I thought it was like a film

reviewed but never seen

where everybody played themselves

as a drama king or queen

The music was overwhelming

glittering and thin

solemn and shabby like a requiem

in denim and leopardskin

I visualised the flashbacks:

school, punk rock, success,

parties, too much of everything

the clichés, the candles, the mess

Lucian in the scene with David

Brian in a tux

A copy of Ritz in Zanzibar

Old Hollywood redux

Ossie’s last collection

Biba’s closing sale

A little more rouge on the powdered cheeks

but the base is pale

This is our last chance for goodbye

Let the music begin

Shining and soaring like a requiem

in denim and leopardskin

It ended with a motorbike

a search for evidence

poring over old photographs

to make it all fake sense

Glamorous in its own way

Shouting above the din

Solemn and shabby like a requiem

in denim and leopardskin

Johnny’s wearing brothel-creepers

Malcolm’s round the block

Adam’s in a Jarman film

The look is ‘Let It Rock’

A Johnson’s leather jacket

Hair by Keith at Smile

All you need to make it big

is sex and style

This is our last chance for goodbye

Let the music begin

Shining and soaring like a requiem

in denim and leopardskin

2008. One of three funeral songs in this collection (see also ‘The survivors’ and ‘Your funny uncle’). Lynne Easton, a friend and collaborator of ours, died suddenly. At her funeral, the coffin was brought in on the sidecar of a motorbike with her leather jacket lying across it. From an early age, she had been a music fan and in the early eighties became a successful make-up artist and part of the London music scene. Leopardskin was one of her trademark looks.
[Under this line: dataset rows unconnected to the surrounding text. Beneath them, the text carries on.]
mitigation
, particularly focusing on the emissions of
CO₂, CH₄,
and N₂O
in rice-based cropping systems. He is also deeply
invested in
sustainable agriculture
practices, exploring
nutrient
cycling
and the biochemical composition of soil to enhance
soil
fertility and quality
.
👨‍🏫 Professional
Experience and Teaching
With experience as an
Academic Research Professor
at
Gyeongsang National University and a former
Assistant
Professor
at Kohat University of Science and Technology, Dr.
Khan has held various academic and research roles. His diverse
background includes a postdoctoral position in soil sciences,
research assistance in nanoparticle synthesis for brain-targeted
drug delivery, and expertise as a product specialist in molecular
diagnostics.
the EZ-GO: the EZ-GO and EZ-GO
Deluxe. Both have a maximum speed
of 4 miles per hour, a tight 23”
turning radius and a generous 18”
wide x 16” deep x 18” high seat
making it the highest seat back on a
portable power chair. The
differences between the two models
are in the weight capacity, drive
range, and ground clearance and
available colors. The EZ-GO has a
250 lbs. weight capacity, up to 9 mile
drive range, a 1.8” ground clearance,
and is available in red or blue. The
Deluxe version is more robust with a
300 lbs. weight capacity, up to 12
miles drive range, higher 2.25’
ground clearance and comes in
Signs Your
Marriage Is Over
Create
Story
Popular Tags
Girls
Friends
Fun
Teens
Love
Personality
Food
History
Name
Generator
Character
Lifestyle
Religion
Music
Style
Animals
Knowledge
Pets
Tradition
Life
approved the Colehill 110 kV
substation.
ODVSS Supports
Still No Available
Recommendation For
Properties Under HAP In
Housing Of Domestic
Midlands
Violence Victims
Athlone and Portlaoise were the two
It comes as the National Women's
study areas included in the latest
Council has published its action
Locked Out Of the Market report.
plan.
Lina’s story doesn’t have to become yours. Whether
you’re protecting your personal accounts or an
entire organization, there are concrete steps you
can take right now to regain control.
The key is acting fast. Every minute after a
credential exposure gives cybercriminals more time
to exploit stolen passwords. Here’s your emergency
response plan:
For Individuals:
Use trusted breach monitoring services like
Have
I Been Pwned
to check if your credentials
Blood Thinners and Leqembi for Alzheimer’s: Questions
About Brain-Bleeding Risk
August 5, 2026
The two bridges are ‘flashbacks’ to her inspirations in the early seventies and then her emergence on the scene in the early eighties: Lucian Freud and David Hockney; Ritz was a fashion magazine launched by David Bailey in the mid-seventies (on the record I mistakenly sang Blitz but I’ve shamelessly corrected it here); Zanzibar was a fashionable restaurant and bar; Ossie Clark was a brilliant but doomed fashion designer in the seventies; Biba was a boutique with a signature art deco style which took over a Kensington department store in 1973 and crashed (I went to the closing sale) – there was a famous Biba poster which pictured a young woman’s face with rouged cheeks over a pale base; Johnny Rotten sometimes wore the ‘brothelcreeper’ shoes associated with Teddy boys; Malcolm McLaren was the presiding genius with his then wife Vivienne Westwood – their first shop was called Let It Rock; Adam Ant starred in Derek Jarman’s punk film, Jubilee; rock stars bought their clothes from Johnson’s; Keith at Smile was court hairdresser to the scene for several decades; ‘Work on those three S’s – Subversion, Sex and Style’, Malcolm McLaren advised Adam Ant. The funeral ended with the coffin departing on the motorbike sidecar (Lynne loved bikes and bikers) and everyone adjourned to a nearby pub where her favourite music played and photographs of her glory days were scattered on the tables.